On a more personal level we spent a workshop really delving into ourselves as well as quite a focus on introspection in the yoga sessions. It brought up a lot for me that I wasn’t expecting. I’ve always thought I’m pretty good at self-care (since I left my previous career that is!) I meditate and practice yoga most days; I exercise, I eat well, I read often, I cook, I give myself space and time to do things that make me happy. What I realised on this retreat was that everything I had been doing was pretty surface level. I was doing all this ‘stuff’ because I knew I should but not really actually delving in and acknowledging what was going on inside or even what these practices meant for me.
I learnt a lot about myself. I realised that I don’t particularly like myself – my body, my emotions, my mind. I’ve not been being kind to myself; I’ve been practicing yoga from a place of punishment rather than kindness – pushing myself to get into postures I ‘should’ be able to do rather than honouring where I’m at and enjoying delving a bit deeper into how I’m feeling in my practice. Allowing myself to move a little deeper where my boy wants it and backing off giving my body space to relax where it needs to. I’ve also learnt that I depreciate myself a lot. I need to value myself more. Have faith in my journey and the path I’m on; have patience for the future. I know it’s all been said before but – ‘practice and all is coming’ is something I need to remember more. Also putting more value into what I’m doing.
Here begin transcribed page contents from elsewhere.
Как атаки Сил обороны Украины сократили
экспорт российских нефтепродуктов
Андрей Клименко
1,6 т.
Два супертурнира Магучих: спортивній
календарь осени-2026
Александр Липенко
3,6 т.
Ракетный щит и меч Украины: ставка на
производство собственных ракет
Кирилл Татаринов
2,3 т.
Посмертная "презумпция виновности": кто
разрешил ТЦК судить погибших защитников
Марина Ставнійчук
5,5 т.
A big thing I learnt was about being vulnerable. I’ve been quite good at opening up and sharing; I’m quite an emotional person – I feel a lot and am aware of my feelings – because of this I find it quite easy to talk about things. Being vulnerable on a blog to an audience I can’t see is one thing but opening up to another person right in front of you can be super hard. The fear of judgement, of a lack of understanding can be difficult to navigate. This week has made me much more able to be vulnerable; to open up, share, truly connect with someone else on a deeper level.
o I’ve spent the week really sitting with these uncomfortable revelations. Taking time to work on myself. I still have a lot of work to do but that’s ok; it’s a process. Life is a journey and I’m looking forward to what comes next, seeing how I can change and develop. I’m excited for the next step. Cannot thank Steffy White and the other girls on the retreat enough for the experiences; so much love for them all.